Temps d'adaptation
Il est arrivé hier des Etats-Unis. Il a la démarche dégingandée de l'ado trop grand avec des bras dont il ne sait que faire. Lentement, il entre d'un pas chaloupé dans la chambre de sa mère, un sac en plastique avec son pique-nique dans une main, ses écouteurs dans l'autre. Un visage souriant, un catogan, des yeux clairs, il semble venu d'ailleurs.
Je suis auprès de sa mère en présence silencieuse depuis déjà quelque temps. Elle a une respiration calme, les yeux clos, et je ne perçois aucun changement à l'arrivée de son fils.
Je me lève pour accueillir son fils et lui propose de s'assoir près de sa mère, mais il décline sans hésiter et commence une conversation qui me destabilise ; Il veut tout savoir des bénévoles, pourquoi nous faisons ça, combien nous sommes, si j'ai vu des gens mourir, comment ça se passe...
A côté de nous je sais sa mère dans un état très précaire, mais j’ignore ce qu’elle entend ou ressent. J'attends le moment où son fils va enfin lui dire bonjour, et la regarder. Mais rien ne vient.
- Vous pensez que je dois lui parler de la mort ? Vous en parlez avec eux ? vous devez savoir depuis le temps, vous avez l'habitude. Moi ça va je n’ai pas de problème avec ça mais elle, je ne sais pas si elle veut en parler. Ca fait longtemps qu'on n'a pas parlé tous les deux.
Je suis mal à l'aise de cet échange qui ne tient pas compte de la malade. Je n'arrive pas à le recentrer sur sa mère ; je tente de le sensibiliser à l'existence du lien qui demeure. De l'importance de parler, de dire. De rester dans la relation telle qu'elle a toujours été, d'être en vérité.
Debout au pied du lit il n'a toujours pas regardé sa mère. Je comprends qu'il ne peut pas, qu'il n'y arrive pas. Il continue sur le registre de l'expérimentation
- Vous croyez qu'on peut la mettre dans une piscine ?
Je regarde sa mère, si faible, si proche de la mort, et je suis désarmée par cette question.
- j'ai vu de émissions là-dessus. On les met dans un hamac et on les plonge dans une piscine ; et ça leur fait du bien.
Il enchaine - je vais voir les infirmières - et me laisse au chevet de sa mère.

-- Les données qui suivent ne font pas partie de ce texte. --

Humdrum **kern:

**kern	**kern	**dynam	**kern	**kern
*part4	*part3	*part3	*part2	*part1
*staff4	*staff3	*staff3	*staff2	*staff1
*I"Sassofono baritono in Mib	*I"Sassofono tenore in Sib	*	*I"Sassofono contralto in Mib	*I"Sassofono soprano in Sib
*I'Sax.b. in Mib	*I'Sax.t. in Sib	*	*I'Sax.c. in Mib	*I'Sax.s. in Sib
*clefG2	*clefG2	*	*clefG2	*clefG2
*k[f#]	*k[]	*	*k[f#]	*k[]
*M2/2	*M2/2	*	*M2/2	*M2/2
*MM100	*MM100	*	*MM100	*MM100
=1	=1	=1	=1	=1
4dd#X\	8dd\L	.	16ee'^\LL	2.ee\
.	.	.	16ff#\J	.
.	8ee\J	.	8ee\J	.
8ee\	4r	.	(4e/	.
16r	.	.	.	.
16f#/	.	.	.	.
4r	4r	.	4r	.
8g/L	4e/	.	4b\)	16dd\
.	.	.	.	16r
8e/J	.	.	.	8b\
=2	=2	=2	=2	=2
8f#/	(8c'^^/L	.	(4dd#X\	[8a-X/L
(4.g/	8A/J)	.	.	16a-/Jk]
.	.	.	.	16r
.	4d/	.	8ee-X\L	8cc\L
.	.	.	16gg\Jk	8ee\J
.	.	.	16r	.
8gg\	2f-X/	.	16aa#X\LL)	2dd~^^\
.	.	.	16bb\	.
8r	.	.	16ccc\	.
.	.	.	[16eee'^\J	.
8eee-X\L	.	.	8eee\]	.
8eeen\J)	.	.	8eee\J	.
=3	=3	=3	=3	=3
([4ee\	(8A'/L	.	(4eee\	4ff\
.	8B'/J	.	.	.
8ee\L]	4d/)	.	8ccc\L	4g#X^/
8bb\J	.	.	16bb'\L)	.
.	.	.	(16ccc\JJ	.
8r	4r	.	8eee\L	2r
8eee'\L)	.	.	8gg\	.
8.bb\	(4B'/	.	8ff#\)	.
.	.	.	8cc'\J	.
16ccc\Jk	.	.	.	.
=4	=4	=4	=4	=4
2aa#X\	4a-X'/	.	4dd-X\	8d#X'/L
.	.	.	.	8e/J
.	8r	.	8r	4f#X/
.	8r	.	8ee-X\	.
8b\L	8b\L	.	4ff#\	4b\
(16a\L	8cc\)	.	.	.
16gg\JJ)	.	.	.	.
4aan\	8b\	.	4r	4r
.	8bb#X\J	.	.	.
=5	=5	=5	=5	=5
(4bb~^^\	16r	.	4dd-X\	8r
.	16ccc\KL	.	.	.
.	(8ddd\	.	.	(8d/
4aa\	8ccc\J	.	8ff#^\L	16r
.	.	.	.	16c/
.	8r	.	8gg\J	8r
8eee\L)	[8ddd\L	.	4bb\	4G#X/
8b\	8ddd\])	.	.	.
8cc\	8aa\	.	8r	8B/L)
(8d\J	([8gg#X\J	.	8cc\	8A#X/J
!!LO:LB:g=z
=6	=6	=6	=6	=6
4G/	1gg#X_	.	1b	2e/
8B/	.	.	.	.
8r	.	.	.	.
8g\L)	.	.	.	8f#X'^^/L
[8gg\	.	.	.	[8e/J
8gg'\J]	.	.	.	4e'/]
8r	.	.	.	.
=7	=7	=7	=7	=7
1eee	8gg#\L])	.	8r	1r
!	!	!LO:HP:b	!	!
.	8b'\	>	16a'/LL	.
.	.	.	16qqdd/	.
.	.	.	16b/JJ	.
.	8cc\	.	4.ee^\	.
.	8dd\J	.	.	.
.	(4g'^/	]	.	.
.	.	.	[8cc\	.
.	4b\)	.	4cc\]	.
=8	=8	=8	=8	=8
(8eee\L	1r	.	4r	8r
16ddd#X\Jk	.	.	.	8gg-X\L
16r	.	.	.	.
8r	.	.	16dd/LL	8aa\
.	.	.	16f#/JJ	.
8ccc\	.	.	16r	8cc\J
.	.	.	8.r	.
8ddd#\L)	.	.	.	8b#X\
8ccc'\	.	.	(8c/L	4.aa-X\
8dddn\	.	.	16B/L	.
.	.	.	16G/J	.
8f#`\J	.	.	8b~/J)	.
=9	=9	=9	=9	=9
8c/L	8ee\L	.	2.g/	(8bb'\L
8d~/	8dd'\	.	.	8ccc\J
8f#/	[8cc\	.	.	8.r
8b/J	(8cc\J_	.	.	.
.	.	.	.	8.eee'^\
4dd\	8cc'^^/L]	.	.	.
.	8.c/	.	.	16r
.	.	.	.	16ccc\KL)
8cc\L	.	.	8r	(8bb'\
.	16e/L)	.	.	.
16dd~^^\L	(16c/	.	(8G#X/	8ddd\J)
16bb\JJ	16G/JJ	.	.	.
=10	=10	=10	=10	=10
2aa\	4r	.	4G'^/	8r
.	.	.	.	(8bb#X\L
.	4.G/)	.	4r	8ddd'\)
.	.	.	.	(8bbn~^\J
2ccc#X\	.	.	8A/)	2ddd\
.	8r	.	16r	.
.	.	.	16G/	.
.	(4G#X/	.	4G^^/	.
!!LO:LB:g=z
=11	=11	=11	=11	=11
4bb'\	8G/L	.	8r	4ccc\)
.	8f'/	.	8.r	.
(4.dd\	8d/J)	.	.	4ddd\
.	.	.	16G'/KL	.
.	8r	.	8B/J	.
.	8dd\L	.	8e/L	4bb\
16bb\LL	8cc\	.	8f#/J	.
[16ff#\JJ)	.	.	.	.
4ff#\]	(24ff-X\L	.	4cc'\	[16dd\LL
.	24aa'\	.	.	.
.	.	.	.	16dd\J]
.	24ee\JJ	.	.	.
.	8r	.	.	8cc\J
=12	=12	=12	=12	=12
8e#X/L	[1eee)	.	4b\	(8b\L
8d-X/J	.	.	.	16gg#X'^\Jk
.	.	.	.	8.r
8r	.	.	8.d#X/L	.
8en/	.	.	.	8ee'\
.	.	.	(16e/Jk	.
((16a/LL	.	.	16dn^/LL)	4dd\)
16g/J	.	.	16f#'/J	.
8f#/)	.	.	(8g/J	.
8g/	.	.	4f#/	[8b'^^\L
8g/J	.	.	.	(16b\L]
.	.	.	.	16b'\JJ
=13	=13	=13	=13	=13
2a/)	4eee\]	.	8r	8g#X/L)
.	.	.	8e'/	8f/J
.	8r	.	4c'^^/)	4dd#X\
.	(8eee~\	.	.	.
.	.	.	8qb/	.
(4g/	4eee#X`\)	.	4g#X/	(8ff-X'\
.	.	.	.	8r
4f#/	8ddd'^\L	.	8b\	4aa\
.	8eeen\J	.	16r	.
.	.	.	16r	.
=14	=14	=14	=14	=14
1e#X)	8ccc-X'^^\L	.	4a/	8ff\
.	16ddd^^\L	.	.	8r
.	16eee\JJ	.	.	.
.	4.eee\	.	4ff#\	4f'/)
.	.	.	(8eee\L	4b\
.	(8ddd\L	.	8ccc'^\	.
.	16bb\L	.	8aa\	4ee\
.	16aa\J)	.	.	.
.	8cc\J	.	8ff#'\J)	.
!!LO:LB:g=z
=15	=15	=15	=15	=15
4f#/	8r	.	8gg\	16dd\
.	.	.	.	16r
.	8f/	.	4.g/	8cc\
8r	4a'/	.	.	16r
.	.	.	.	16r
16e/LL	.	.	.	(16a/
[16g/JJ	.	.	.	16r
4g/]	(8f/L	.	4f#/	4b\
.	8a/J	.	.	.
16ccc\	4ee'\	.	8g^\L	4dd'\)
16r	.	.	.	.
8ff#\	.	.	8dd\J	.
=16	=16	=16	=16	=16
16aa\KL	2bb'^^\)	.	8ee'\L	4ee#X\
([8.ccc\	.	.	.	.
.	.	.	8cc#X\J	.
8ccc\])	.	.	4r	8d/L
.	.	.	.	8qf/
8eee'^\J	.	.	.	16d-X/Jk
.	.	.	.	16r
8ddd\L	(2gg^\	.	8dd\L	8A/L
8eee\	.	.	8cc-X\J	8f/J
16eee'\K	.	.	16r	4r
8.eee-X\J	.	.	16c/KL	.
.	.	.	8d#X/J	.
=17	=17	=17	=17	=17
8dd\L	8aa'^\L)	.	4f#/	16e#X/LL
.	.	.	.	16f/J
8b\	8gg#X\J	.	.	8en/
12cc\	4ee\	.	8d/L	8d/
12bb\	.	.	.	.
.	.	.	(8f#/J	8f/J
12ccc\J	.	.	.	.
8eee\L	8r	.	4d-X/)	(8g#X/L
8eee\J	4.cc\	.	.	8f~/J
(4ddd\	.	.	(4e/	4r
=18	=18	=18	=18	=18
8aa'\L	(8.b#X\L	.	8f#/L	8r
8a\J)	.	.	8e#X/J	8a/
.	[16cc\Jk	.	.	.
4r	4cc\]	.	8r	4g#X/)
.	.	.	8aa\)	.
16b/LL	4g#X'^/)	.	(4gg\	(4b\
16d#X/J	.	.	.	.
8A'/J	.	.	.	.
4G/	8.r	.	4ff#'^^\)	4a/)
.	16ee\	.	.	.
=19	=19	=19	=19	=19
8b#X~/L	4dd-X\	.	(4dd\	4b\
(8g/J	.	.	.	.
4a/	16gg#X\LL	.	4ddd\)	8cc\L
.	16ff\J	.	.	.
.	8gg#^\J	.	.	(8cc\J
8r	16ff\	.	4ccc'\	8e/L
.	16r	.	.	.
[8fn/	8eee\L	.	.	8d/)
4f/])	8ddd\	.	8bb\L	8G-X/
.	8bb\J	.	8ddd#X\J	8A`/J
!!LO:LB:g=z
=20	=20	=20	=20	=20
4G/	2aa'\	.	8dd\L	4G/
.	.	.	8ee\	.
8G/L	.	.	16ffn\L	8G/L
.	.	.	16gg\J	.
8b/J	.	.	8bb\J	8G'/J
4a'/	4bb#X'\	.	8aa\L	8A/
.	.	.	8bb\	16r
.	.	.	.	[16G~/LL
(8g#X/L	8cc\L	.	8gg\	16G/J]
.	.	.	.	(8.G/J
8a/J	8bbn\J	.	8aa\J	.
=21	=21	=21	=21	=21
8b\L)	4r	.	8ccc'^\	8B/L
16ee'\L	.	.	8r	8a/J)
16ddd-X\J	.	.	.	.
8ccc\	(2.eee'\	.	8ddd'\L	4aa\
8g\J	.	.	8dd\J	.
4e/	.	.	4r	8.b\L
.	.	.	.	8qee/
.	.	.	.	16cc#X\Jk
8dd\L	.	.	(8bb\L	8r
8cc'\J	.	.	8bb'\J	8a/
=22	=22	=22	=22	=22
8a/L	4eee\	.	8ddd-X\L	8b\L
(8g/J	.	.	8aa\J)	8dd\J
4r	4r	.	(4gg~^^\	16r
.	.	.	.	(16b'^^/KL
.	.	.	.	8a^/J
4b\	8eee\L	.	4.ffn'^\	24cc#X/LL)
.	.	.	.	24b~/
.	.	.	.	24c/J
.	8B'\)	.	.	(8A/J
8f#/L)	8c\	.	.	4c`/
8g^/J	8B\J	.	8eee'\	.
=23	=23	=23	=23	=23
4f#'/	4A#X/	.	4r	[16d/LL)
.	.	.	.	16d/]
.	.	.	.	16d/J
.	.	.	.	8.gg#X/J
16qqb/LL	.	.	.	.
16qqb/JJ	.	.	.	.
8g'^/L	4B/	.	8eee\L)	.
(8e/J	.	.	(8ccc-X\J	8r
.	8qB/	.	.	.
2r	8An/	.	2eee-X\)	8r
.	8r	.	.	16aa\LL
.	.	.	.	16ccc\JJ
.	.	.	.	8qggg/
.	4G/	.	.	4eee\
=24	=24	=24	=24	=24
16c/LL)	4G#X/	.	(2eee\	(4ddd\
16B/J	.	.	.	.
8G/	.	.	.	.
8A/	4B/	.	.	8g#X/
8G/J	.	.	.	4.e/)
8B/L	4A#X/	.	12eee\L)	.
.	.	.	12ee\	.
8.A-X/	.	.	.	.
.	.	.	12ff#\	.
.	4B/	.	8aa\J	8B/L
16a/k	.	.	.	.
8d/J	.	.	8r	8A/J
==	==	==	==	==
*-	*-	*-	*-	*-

A sa sortie, je me recentre sur elle et lui parle doucement :
- Votre fils vient d'arriver ; il a apporté son diner pour rester près de vous.
Madame N. ouvre très lentement les yeux et regarde autour d'elle. Je souffre à l'idée qu'elle a pu entendre cet échange que j'ai eu avec son fils ; ce temps passé pendant lequel il n'a pas fait un geste vers elle, ne lui a pas parlé.
Je lui précise qu'il est allé parler aux soignants et qu'il va revenir.
Madame N. ferme les yeux.
Dehors le fils parle avec une infirmière. Je n'entends pas ce qui se dit mais le temps me semble beaucoup trop long. j'ai peur que madame N. parte maintenant, sans avoir son fils à ses côtés. Elle ouvre à nouveau les yeux et tourne la tête vers la porte. J'ai besoin de la rassurer :
- il va arriver ;
Après quelques minutes qui me paraissent interminables, il rentre à nouveau dans la chambre, et accepte la chaise que je lui propose à côté de sa mère. Enfin il pose son regard sur elle. Un regard doux et chaleureux qui me fait du bien Il est prêt à l’accompagner. Il avait besoin de ce temps pour trouver sa place. Sa mère a les yeux fermés, elle respire doucement.
Je peux les laisser tous les deux pour vivre ces derniers moments. Dehors, les soignants auront à cœur de l’entourer lui aussi.